Because a broad tag such as AzureCloud or a global service tag spans an enormous set of prefixes, far wider than the single regional service you likely intended. Allowing the broad tag permits flows to everything it covers. The remedy is to use the narrowest tag available, usually the regional variant of the specific service, so the rule grants only what the dependency requires. Replacing a global tag with a regional one is the standard fix when a security review flags a rule as too permissive.

Do NSGs apply to private endpoint traffic?

Historically, NSG enforcement on a private endpoint’s subnet required the subnet’s private endpoint network policies to be enabled, so an NSG you assumed was filtering private endpoint traffic might not have been enforcing as expected. When a private endpoint flow does not respond to an NSG rule the way the evaluation map predicts, verify the private endpoint network policy setting on the subnet first, since it is a documented exception to the otherwise uniform evaluation. Confirm the current behavior against the official documentation, because platform defaults in this area have evolved.

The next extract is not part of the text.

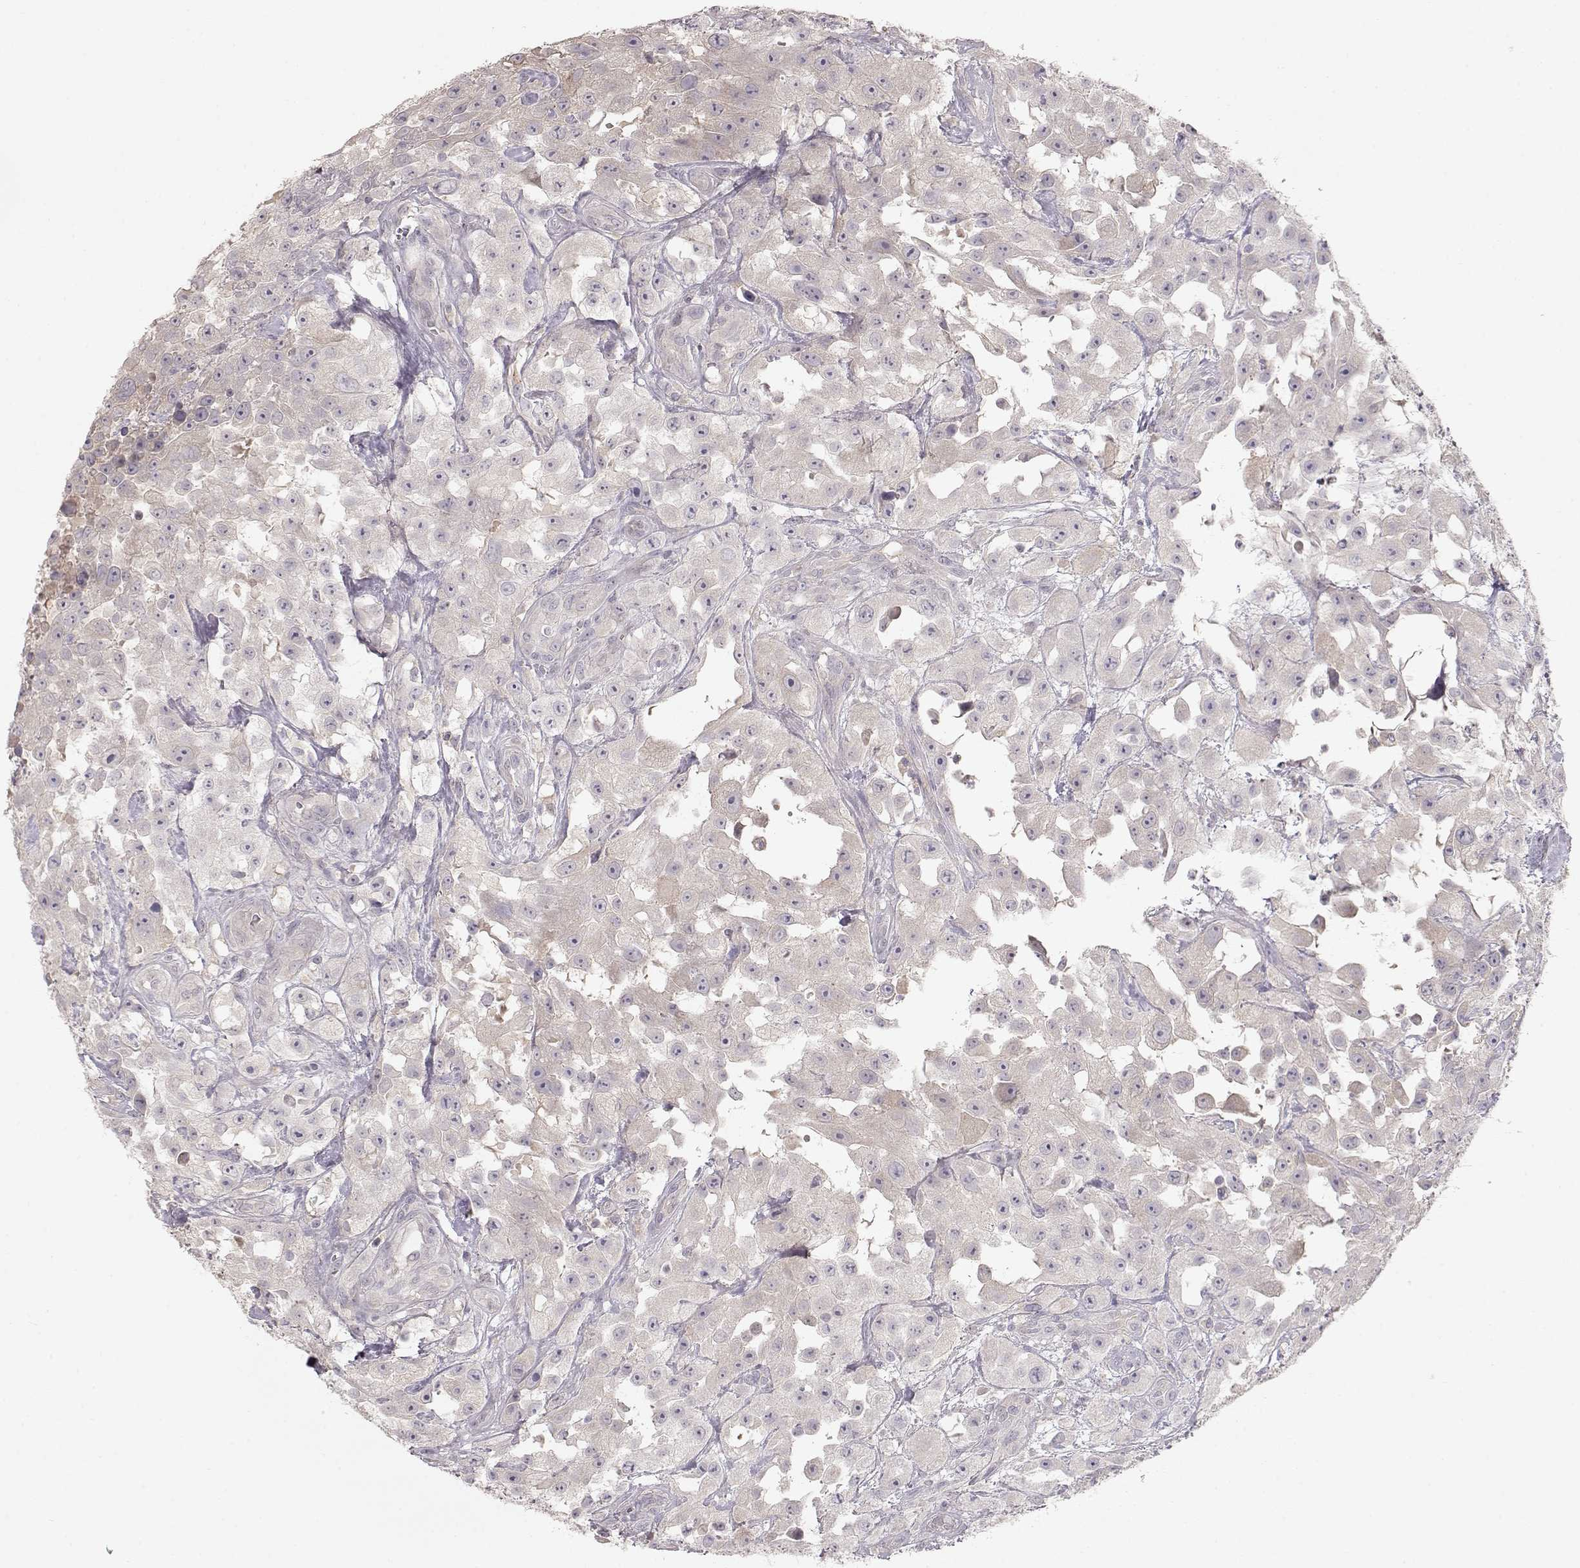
{"staining": {"intensity": "weak", "quantity": "25%-75%", "location": "cytoplasmic/membranous"}, "tissue": "urothelial cancer", "cell_type": "Tumor cells", "image_type": "cancer", "snomed": [{"axis": "morphology", "description": "Urothelial carcinoma, High grade"}, {"axis": "topography", "description": "Urinary bladder"}], "caption": "About 25%-75% of tumor cells in human urothelial carcinoma (high-grade) display weak cytoplasmic/membranous protein expression as visualized by brown immunohistochemical staining.", "gene": "ARHGAP8", "patient": {"sex": "male", "age": 79}}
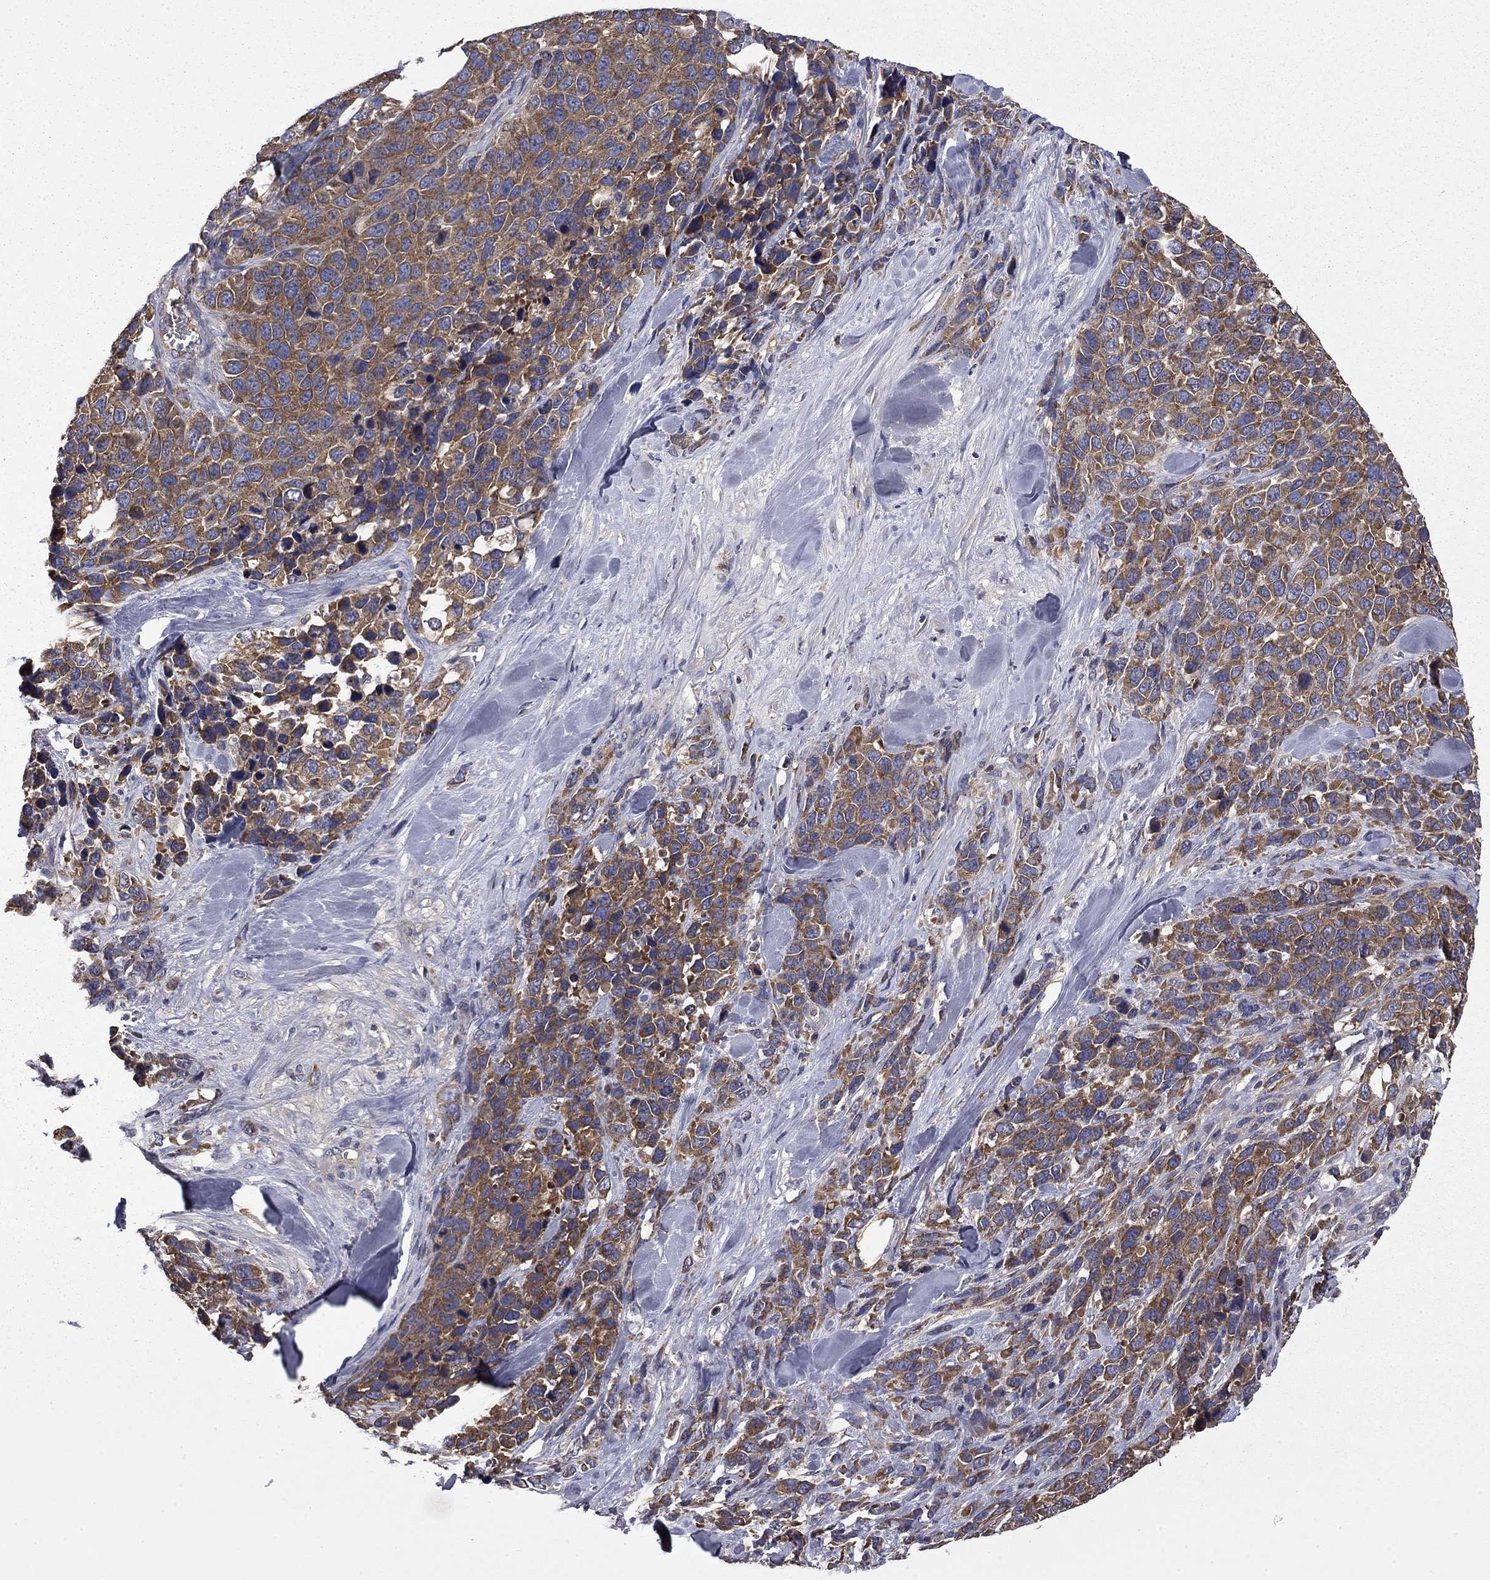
{"staining": {"intensity": "moderate", "quantity": ">75%", "location": "cytoplasmic/membranous"}, "tissue": "melanoma", "cell_type": "Tumor cells", "image_type": "cancer", "snomed": [{"axis": "morphology", "description": "Malignant melanoma, Metastatic site"}, {"axis": "topography", "description": "Skin"}], "caption": "An image showing moderate cytoplasmic/membranous positivity in about >75% of tumor cells in melanoma, as visualized by brown immunohistochemical staining.", "gene": "CEACAM7", "patient": {"sex": "male", "age": 84}}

What is the difference between the source port and the destination port in a rule?

The destination port is the service port the flow is reaching, such as 443 for HTTPS or 1433 for SQL, and it is what you almost always intend to control. The source port is the ephemeral port the client chose, which is effectively random and should be left as the asterisk. Pinning the source port to a service number produces a rule that matches almost no real traffic, a quiet bug to check whenever a rule that looks correct never seems to fire.

How do I make an NSG configuration reproducible and auditable?

Define NSGs as code in Bicep or Terraform, expressing rules against application security groups and service tags so they survive scaling and re-addressing, and review every change as a pull request where the diff in precedence and scope is visible. Read the effective security rules per interface to see the merged, priority-ordered set, aggregate flow logs through traffic analytics to surface broad allows and denied patterns, and use IP flow verify to confirm specific flows before and after a change.